1 – The one we used:

  1. Created a new server (DAGWitness)  and added to the 1234.comdomain
  2. Changed the FQDN of the DAGWitness to dag.local
  3. Added the Exchange Trusted Subsystem group to DAGWitness\Administrators group
  4. Added <ip addresses of DAGWitness>  DAGWitness.dag.local to the mailbox servers hosts files.
  5. Unchecked Register this connection’s address in DNS in the IPv4 properties (may have to delete DNS record if it has been created)
  6. Disabled the Windows Firewall on the DAGWitness server.
  7. Created DAG.
  8. Added DAG members.

2 – My solution.

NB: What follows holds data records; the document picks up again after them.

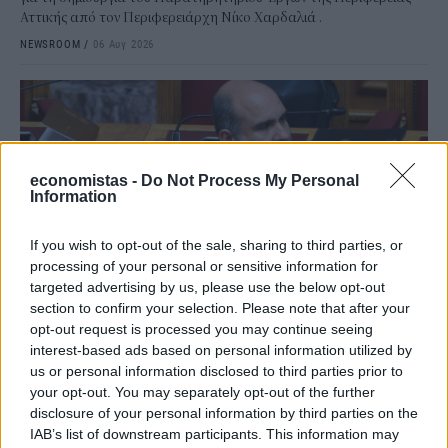
Αττικής από τον Περιφερειάρχη Νίκο Χαρδαλιά .
NEWSROOM
/
06 Αυγ 2026
economistas -
Do Not Process My Personal
Information
If you wish to opt-out of the sale, sharing to third parties, or
processing of your personal or sensitive information for
targeted advertising by us, please use the below opt-out
section to confirm your selection. Please note that after your
ΠΟΛΙΤΙΚΗ
opt-out request is processed you may continue seeing
Μαρκόπουλος: Επαφές με παραγωγικούς
interest-based ads based on personal information utilized by
us or personal information disclosed to third parties prior to
φορείς της Μακεδονίας με φόντο τη ΔΕΘ
your opt-out. You may separately opt-out of the further
Σειρά συναντήσεων με εκπροσώπους της αγοράς, των
disclosure of your personal information by third parties on the
επιμελητηρίων και της τοπικής κοινωνίας σε Κεντρική και Δυτική
IAB’s list of downstream participants. This information may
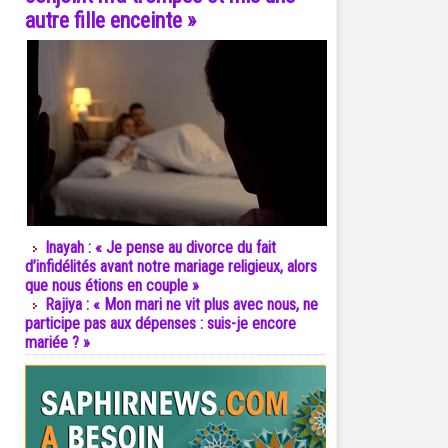
autre fille enceinte »
Inayah : « Je pense au divorce du fait
d’infidélités avant notre mariage religieux, alors
que nous étions en couple »
Rajiya : « Mon mari ne vit plus avec nous, ne
participe pas aux dépenses : suis-je encore
mariée ? »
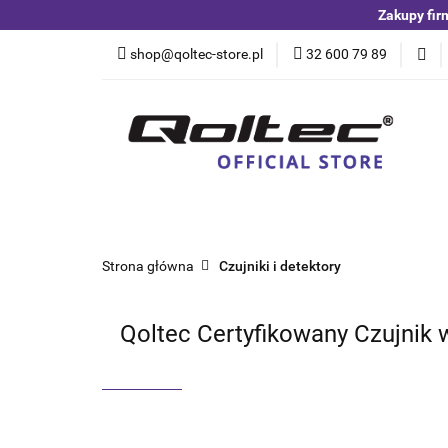
Zakupy fir
Kategorie
Czuj
shop@qoltec-store.pl
32 600 79 89
Akumulatory LiFeP
Kategorie
Czujniki i detektory
Switche
Blog
Strona główna
Czujniki i detektory
Qoltec Certyfikowany Czujnik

I suspect this is far more robust;

  1. Create a new server in a workgroup
  2. Install DNS services
  3. Create a new domain with forwarders for AD
  4. Create forwarders for new domain in AD
  5. Fritz permissions on the new server so ETS can create the share
  6. Create DAG

will it work? who knows – I have suspicions about the first method, and manually editing hosts files always sends a shiver down my spine. What happens in five years time when everyone who knows about the entry is gone? However it got the DAG installed, and, as this is a three-node DAG, I’m not sure anyone cares too much about the FSW anyway. Not until the primary site fails, anyway…

At what point can I blame the storage?

I quite often find myself wishing a problem would go away. I get desperate to hand off the whole thing to, say, a SAN engineer and be done with it. At what point then is it possible, when troubleshooting poor storage latency,  to do this?

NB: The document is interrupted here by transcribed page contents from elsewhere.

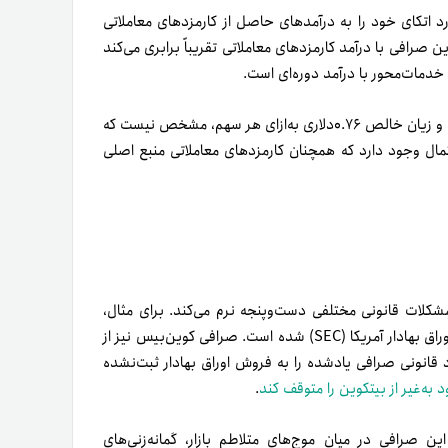
 اتکای خود را به درآمدهای حاصل از کارمزدهای معاملاتی
رافی با درآمد کارمزدهای معاملاتی تقریباً برابری می‌کند
خدمات‌محور با درآمد دوره‌ای است.
ناگفته نماند که باتوجه‌به روند قیمت سهام کوین‌بیس در سال ۲۰۲۳ و زیان خالص ۰.۷۶‌دلاری به‌ازای هر سهم، مشخص نیست که
تمال وجود دارد که همچنان کارمزدهای معاملاتی منبع اصلی
مشکلات قانونی مختلفی دست‌وپنجه نرم می‌کند. برای مثال،
. صرافی کوین‌بیس نیز از
ست و ژوئن۲۰۲۳ (خرداد۱۴۰۲)، این نهاد قانونی صرافی یادشده را به فروش اوراق بهادار ثبت‌نشده
به‌غیر از بیتکوین را متوقف کند
.
ین صرافی در میان موج‌های متلاطم بازار، گمانه‌زنی‌های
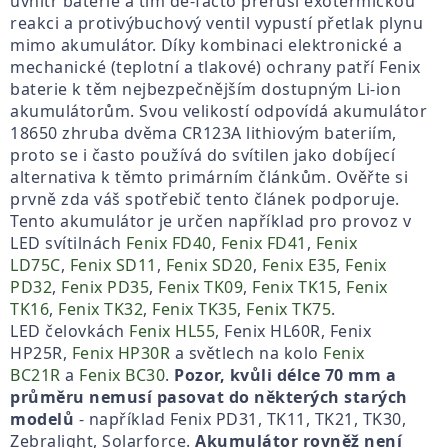
uvnitř baterie a tím de-facto přeruší exotermickou
reakci a protivýbuchový ventil vypustí přetlak plynu
mimo akumulátor. Díky kombinaci elektronické a
mechanické (teplotní a tlakové) ochrany patří Fenix
baterie k těm nejbezpečnějším dostupným Li-ion
akumulátorům. Svou velikostí odpovídá akumulátor
18650 zhruba dvěma CR123A lithiovým bateriím,
proto se i často používá do svítilen jako dobíjecí
alternativa k těmto primárním článkům. Ověřte si
prvně zda váš spotřebič tento článek podporuje.
Tento akumulátor je určen například pro provoz v
LED svítilnách
Fenix FD40
,
Fenix FD41
,
Fenix
LD75C
,
Fenix SD11
,
Fenix SD20
,
Fenix E35
,
Fenix
PD32
,
Fenix PD35
,
Fenix TK09
,
Fenix TK15
,
Fenix
TK16
,
Fenix TK32
,
Fenix TK35
,
Fenix TK75
.
LED čelovkách
Fenix HL55
, Fenix HL60R, Fenix
HP25R,
Fenix HP30R
a světlech na kolo
Fenix
BC21R
a
Fenix BC30
.
Pozor, kvůli délce 70 mm a
průměru nemusí pasovat do některých starých
modelů
- například Fenix PD31, TK11, TK21, TK30,
Zebralight, Solarforce.
Akumulátor rovněž není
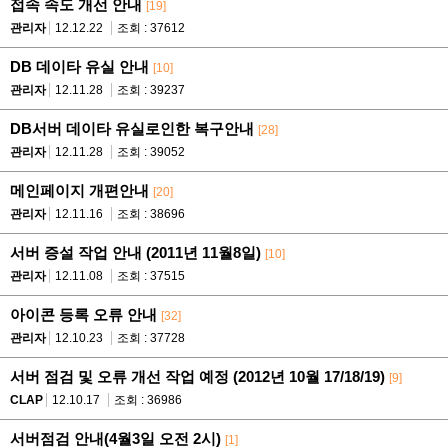
접속 속도 개선 안내
[19]
관리자
12.12.22
조회 : 37612
DB 데이타 유실 안내
[10]
관리자
12.11.28
조회 : 39237
DB서버 데이타 유실로인한 복구안내
[28]
관리자
12.11.28
조회 : 39052
메인페이지 개편안내
[20]
관리자
12.11.16
조회 : 38696
서버 증설 작업 안내 (2011년 11월8일)
[10]
관리자
12.11.08
조회 : 37515
아이콘 등록 오류 안내
[32]
관리자
12.10.23
조회 : 37728
서버 점검 및 오류 개선 작업 예정 (2012년 10월 17/18/19)
[9]
CLAP
12.10.17
조회 : 36986
서버점검 안내(4월3일 오전 2시)
[1]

Say i’m looking at some pretty shoddy secs/write on a LUN. I can say to the storage guy “i don’t like your storage”. He then tells me that the secs/transaction he sees are fine. Is there any way to get just a little bit more info out of the box to narrow down the problem (or slope my shoulders just a little bit more?)?

yes there is.

http://blogs.msdn.com/b/ntdebugging/archive/2010/04/22/etw-storport.aspx

As far as i can make out, if you follow that article you can get a measure of how long it takes the storport driver to get a response from EVERYTHING ELSE. So, if you’re seeing 50ms/read in the perfmon, but it never goes above 30ms to service a request, you might want to make sure you’ve got the latest version of storport on your system. Conversely if (like me) you’re seeing 500ms request times in storport, you get together with Mr Storage and go yell at the network elves.

Dear God, why is the Management Console so slow?

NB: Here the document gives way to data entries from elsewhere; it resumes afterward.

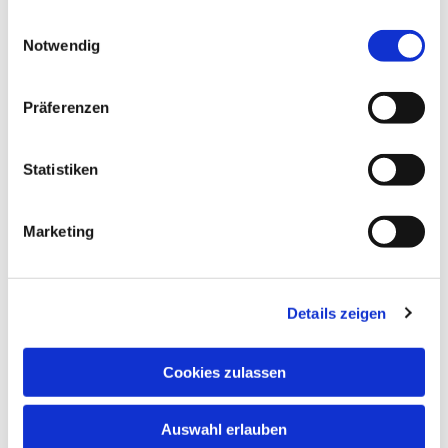
gesammelt haben.
Einwilligungsauswahl
Notwendig
Präferenzen
Statistiken
Marketing
Details zeigen
Cookies zulassen
Auswahl erlauben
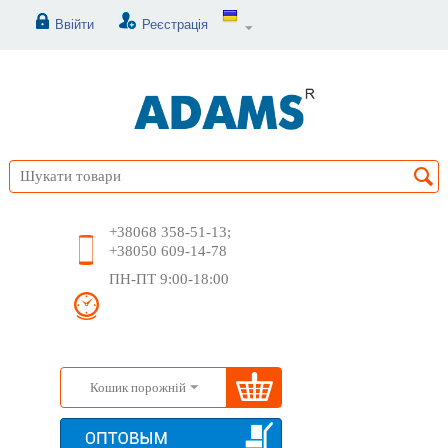
Ввійти
Реєстрація
+38068 358-51-13;
+38050 609-14-78
ПН-ПТ 9:00-18:00
Кошик порожній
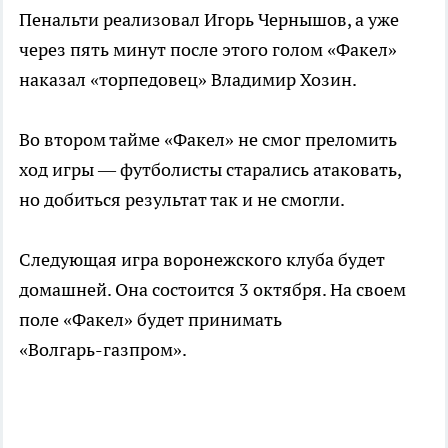
Пенальти реализовал Игорь Чернышов, а уже
через пять минут после этого голом «Факел»
наказал «торпедовец» Владимир Хозин.
Во втором тайме «Факел» не смог преломить
ход игры — футболисты старались атаковать,
но добиться результат так и не смогли.
Следующая игра воронежского клуба будет
домашней. Она состоится 3 октября. На своем
поле «Факел» будет принимать
«Волгарь-газпром»
.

I’ve got an Exchange 2010 lab. (Obviously i’ve got an Exchange 2007 lab, and a 2003 lab as well. i also have an exchange 2000 lab and a 5.5 lab, but last year i got rid of my 5.0 lab. i felt a sense of accomplishment.)
My Exchange 2010 lab is on VMWare, and it’s isolated from the internet because we don’t have that many IPv4 addresses to go around. if only someone would come up with a new form of IP addressing. When i open the console or the shell it is so sloooow. so very, very slow.
Last week, for a different problem, i had cause to look at this article:
http://support.microsoft.com/kb/2469863
which says that a failure to contact crl.microsoft.com will cause Exchange Search to timeout and silently fail. it’s not just Search, though that tries to contact that URL. lots of .NET stuff sends windows there to validate origin; including, it appears, the Management Console.
so i added 127.0.0.1 crl.microsoft.com to my hosts file ,and bingo! no more hanging around for five minutes waiting fro the Console to start.